Aku menyuruhnya agar segera pergi, aku menggembok pintu gerbang dan menutup rapat pintu. Aku masuk sambil mengusap segala sesuatu yang tumpah dari mataku. Didalam kamar kosan, aku memandangi seloyang kecil kue coklat itu, menancapkan lilin satu persatu lalu menyalakan lilin dan bertepuk tangan menyanyikan lagu selamat ulang tahun sambil terisak - isak. Aku tak mau sedih dipesta ulang tahunnya itu. Aku berusaha tersenyum melihat namanya tertulis di kue coklat itu. Lalu aku merapikannya kembali dan aku masih saja berharap bahwa seloyang kecil kue coklat itu sampai dihadapannya dengan senyum bahagia.
Aku menitipkan seloyang kecil kue coklat itu ke salah satu temanku yang memiliki mesin penyimpan makanan, khawatir kue yang sudah kubeli itu hancur dan lumat. Aku ingat itu hari Jumat saat pelajaran Bahasa Inggris. Aku benar - benar malas beranjak menghadiri kelas, mataku masih sembab dan aku masih ngantuk karena tidak tidur semalaman. Alih - alih ingin memberi kue itu, dia malah tidak datang untuk kelas. Aku tetap menunggunya sampai satu per satu teman sekelasku pergi. Ada beberapa temanku yang setia menunggu dan memelukku. Salah satu temanku ada yang menangis (kau pasti taulah dia menangis karna lelaki) aku peluk tubuhnya erat dan berkata "ikhlas, sabar, ridho". Aku jadi teringat oleh perkataan ibu dan ayahku "kunci hidup itu tulus, sabar, ikhlas, ridho". Tidak sampai disitu saja perjalanan seloyang kecil kue coklat itu, dia harus menunggu sampai hari Senin untuk bisa disantap. Aku masih menitipkan kue itu ke temanku yang memiliki mesin penyimpan makanan itu.

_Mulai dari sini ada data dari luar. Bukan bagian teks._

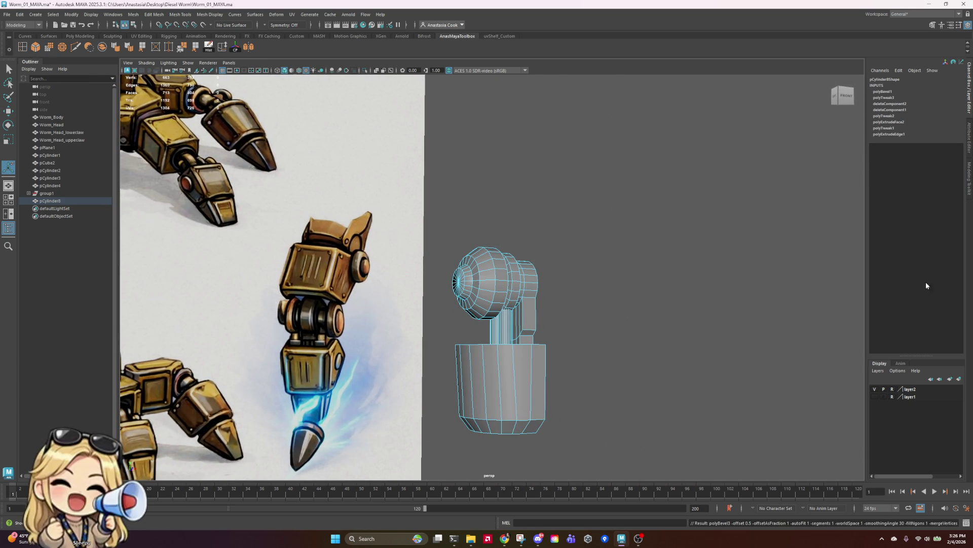
left_click(889, 91)
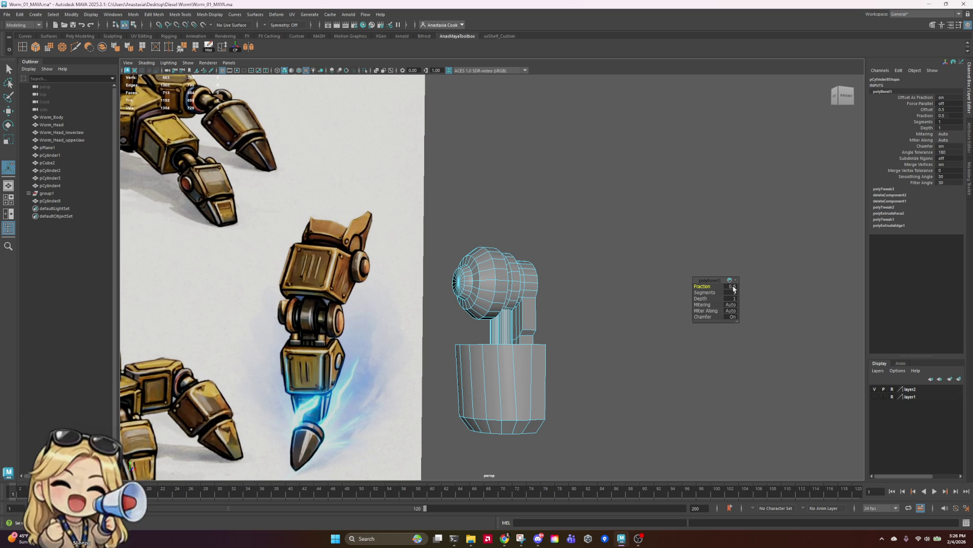
key("Return")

Senin pun tiba. Aku ingat itu kelas Filsafat. Seusai kelas dengan malu - malu aku mengambil kue yang telah ku titipkan dikantin. Menunggu diluar, menyalakan lilin yang selalu mati tertiup oleh angin, meniup balon hingga pipiku sakit dan ngilu. Wajahnya masih tetap sama dengan wajah terakhir di teras kosan. Tapi aku berusaha mengelak semua perasaan burukku itu. Aku berusaha menerima wajahnya Senin siang itu. Aku berusaha menjadi seseorang yang sewajarnya ketika memberikan kejutan (kejutan yang gagal) itu kepadanya. Ya simpul senyumku masih tetap melekat pada bibir sampai seorang teman mengambil foto kita dengan handphone miliknya.
Terimakasih telah membuat aku berpikir bahwa ada yang lebih istimewa daripada seloyang kecil kue coklat, pelukan kecil, dan sedikit doa yang aku berikan malam itu.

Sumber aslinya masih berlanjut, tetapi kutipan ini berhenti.